_Task item_
Pull out all lines from the listing below in which the word "Left" appears.

_Provided data_
⁂

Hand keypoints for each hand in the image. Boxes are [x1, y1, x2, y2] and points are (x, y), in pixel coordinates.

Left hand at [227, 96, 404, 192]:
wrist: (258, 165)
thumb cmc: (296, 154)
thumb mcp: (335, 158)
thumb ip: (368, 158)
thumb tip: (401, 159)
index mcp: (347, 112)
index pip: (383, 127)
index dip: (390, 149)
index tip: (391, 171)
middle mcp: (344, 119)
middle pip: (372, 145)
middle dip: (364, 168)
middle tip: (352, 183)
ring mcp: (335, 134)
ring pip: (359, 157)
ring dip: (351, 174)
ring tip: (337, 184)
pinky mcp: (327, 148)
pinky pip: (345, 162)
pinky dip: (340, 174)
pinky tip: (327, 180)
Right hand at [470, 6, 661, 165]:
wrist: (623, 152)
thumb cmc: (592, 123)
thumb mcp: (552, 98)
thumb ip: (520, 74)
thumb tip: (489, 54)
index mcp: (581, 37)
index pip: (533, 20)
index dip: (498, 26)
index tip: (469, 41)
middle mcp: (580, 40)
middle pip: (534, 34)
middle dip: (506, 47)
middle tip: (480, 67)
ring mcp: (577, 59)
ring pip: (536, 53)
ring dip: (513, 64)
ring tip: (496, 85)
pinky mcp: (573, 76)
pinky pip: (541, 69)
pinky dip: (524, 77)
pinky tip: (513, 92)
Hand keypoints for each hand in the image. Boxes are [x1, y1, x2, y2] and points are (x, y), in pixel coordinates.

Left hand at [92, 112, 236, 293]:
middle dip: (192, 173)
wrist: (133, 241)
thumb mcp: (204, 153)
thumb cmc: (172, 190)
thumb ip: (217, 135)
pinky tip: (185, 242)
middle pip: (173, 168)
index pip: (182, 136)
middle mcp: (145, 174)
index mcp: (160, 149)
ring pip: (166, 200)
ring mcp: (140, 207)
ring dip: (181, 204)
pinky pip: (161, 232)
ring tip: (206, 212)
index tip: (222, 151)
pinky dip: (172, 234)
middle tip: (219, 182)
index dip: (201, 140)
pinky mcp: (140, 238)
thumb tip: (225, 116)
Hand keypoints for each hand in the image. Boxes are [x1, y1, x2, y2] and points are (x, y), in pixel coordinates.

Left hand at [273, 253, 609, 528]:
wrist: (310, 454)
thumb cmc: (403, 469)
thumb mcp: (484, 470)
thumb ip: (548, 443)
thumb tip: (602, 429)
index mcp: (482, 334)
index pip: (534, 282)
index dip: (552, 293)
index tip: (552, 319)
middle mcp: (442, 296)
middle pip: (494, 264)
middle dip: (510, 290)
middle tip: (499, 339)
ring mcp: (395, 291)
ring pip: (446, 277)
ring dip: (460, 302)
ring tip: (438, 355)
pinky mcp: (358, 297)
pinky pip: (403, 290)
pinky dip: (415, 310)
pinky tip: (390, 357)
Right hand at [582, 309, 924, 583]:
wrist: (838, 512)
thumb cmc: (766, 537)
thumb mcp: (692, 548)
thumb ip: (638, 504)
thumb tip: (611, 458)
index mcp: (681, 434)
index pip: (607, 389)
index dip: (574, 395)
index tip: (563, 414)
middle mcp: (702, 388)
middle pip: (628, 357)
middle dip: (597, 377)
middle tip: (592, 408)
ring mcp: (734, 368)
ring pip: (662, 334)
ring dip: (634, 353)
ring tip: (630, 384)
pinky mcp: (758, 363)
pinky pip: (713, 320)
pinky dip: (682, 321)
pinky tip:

⁂

_Exercise output_
Left hand at [227, 96, 404, 192]:
Left hand at [92, 112, 236, 293]:
Left hand at [273, 253, 609, 528]:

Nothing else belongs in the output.